This year marks the sixth anniversary of the U.S. honoring Juneteenth as a federal holiday, and 161 years since the day chattel slavery was considered to have ended in this country.
“People just think of Juneteenth as a festival and as a Texas thing,” Black activist Opal Lee noted in an interview conducted shortly after the Biden administration and Congress had officially made June 19 a federal holiday.
I was very much in that camp being described by Lee, the “grandmother of Juneteenth,” who had devoted years of her near-century-long life to gaining the day federal recognition.
As a Black kid growing up in the Michigan suburbs in the ’90s, my K-12 education on slavery was like that of many other Americans — both concise and, to put it mildly, imprecise. And my awareness of Juneteenth was virtually zilch. But Juneteenth has come to mean a lot to me, as it has to millions of other Americans, although there’s still little consensus on what exactly the day means. Its cultural and political value are arguably just as much as in flux today as they have ever been.
Despite the passage of time, even the basic lore behind Juneteenth is still murky, and feverishly debated. Did Gordon Granger, an otherwise obscure Union Army general, really stroll into Galveston and read a decree from President Abraham Lincoln declaring, to a sea of onlookers, that all enslaved people were now officially free? Or did his men just plaster up some notices containing the decree across the city, roughly as utility workers warn locals about downed power lines?
And what about the potentially anticlimactic matter that enslaved people in Texas may already have known they were free, if only technically?

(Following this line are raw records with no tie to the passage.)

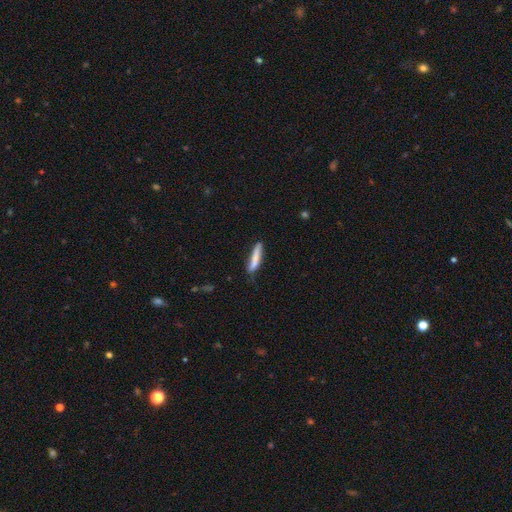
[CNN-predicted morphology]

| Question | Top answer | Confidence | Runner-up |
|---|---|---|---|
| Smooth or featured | smooth | 74% | featured or disk (19%) |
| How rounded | cigar-shaped | 91% | in between (7%) |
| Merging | none | 73% | minor disturbance (21%) |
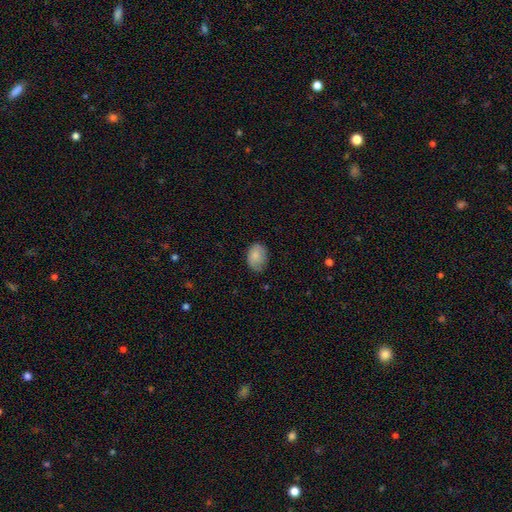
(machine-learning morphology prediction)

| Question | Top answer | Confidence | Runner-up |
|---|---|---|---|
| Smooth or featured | smooth | 83% | featured or disk (10%) |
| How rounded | in between | 78% | round (21%) |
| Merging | none | 69% | minor disturbance (25%) |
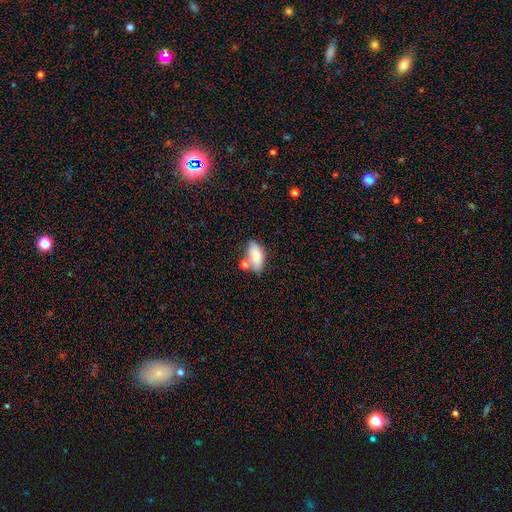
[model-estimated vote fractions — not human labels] Morphology: type=smooth (80%); roundness=in between (90%); merging=none (51%).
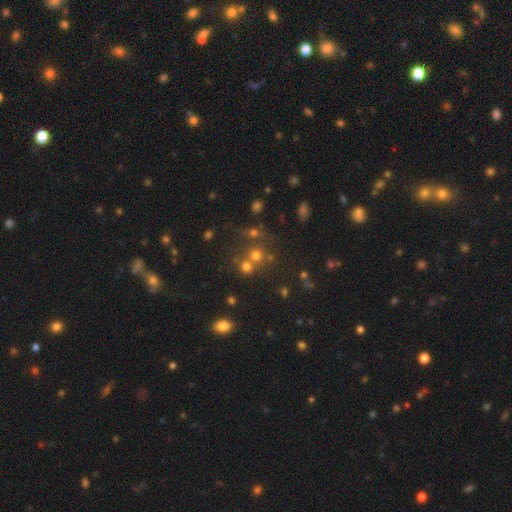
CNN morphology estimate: Smooth or featured? Predicted: smooth (p=0.60). How rounded? Predicted: round (p=0.87). Merging? Predicted: none (p=0.53).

The consensus among historical experts is that many were already keenly aware of the altered situation, thanks to the elaborate word-of-mouth information relay of enslaved people’s social networks. And Granger’s pronouncement, however authoritative, didn’t necessarily mean that all remaining enslaved people were immediately released, nor did it diminish the determination of slave owners to keep them in bondage.
Did Gordon Granger, an otherwise obscure Union Army general, really stroll into Galveston and read a decree from Abraham Lincoln declaring, to a sea of onlookers, that all enslaved people were now officially free?
The most consequential debate about Juneteenth today, however, concerns what exactly it represents for contemporary Americans. Is it a noble, symbolic centerpiece of our nation’s post-Reconstruction redemption arc, following the end of slavery — an interpretation barely tolerated by Republican politicians and favored or embraced by many liberals and Democrats? Or is Juneteenth a celebration of the strength and excellence that both grew out of the great evil that slavery represented and in spite of it, an evil that still afflicts the nation in 2026?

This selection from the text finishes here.